[Stored items from a collection]
++++++++++

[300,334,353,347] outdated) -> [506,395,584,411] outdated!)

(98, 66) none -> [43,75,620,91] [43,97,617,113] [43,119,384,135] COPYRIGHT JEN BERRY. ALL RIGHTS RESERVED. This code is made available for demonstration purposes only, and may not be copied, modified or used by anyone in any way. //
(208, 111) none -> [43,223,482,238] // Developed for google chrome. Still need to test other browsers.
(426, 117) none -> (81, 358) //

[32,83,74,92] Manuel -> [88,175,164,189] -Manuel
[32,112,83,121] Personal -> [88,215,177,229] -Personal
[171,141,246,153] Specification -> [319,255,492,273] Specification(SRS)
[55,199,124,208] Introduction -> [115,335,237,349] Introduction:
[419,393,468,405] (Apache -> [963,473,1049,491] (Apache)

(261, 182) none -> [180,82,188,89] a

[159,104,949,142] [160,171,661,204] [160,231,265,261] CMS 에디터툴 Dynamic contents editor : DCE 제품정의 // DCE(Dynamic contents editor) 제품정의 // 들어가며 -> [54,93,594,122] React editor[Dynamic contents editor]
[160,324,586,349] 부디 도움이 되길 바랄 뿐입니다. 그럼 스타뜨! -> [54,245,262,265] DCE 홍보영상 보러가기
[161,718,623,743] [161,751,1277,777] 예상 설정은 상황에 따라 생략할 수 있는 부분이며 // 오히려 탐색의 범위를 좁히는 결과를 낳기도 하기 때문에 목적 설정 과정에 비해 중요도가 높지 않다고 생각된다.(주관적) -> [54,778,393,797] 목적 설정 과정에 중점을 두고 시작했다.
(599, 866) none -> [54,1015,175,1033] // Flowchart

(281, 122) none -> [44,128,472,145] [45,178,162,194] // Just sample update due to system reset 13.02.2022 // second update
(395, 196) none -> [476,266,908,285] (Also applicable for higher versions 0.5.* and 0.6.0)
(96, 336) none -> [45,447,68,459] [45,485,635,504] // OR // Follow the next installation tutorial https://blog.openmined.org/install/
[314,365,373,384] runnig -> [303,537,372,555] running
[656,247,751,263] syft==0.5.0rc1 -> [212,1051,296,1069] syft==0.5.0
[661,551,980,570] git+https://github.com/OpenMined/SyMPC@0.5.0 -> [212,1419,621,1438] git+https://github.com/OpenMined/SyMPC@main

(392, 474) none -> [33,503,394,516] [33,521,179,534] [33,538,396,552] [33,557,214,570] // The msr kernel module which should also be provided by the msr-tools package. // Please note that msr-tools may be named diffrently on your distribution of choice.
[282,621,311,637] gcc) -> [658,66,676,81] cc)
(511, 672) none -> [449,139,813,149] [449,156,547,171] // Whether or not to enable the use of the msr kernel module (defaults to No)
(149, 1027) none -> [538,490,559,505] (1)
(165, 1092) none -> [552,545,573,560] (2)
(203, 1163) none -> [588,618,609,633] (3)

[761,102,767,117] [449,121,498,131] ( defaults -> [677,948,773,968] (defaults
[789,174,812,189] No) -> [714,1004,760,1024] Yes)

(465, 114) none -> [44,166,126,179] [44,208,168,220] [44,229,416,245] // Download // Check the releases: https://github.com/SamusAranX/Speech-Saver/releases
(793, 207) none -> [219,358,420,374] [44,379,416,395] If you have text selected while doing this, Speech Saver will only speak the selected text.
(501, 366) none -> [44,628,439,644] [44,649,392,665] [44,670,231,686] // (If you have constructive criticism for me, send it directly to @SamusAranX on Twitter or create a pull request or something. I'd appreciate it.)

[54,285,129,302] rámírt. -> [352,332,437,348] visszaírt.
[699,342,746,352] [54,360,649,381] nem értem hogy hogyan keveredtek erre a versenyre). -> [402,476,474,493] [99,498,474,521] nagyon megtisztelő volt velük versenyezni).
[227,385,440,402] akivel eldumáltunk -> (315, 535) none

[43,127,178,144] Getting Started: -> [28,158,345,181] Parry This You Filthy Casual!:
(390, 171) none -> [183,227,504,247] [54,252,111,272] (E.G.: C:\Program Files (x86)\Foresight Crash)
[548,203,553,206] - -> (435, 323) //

++++++++++

§ PROBLEM DESCRIPTION: Report every line in the data above in which the word "https" appears.

§ EXERCISE ANSWER:
(96, 336) none -> [45,447,68,459] [45,485,635,504] // OR // Follow the next installation tutorial https://blog.openmined.org/install/
[661,551,980,570] git+https://github.com/OpenMined/SyMPC@0.5.0 -> [212,1419,621,1438] git+https://github.com/OpenMined/SyMPC@main
(465, 114) none -> [44,166,126,179] [44,208,168,220] [44,229,416,245] // Download // Check the releases: https://github.com/SamusAranX/Speech-Saver/releases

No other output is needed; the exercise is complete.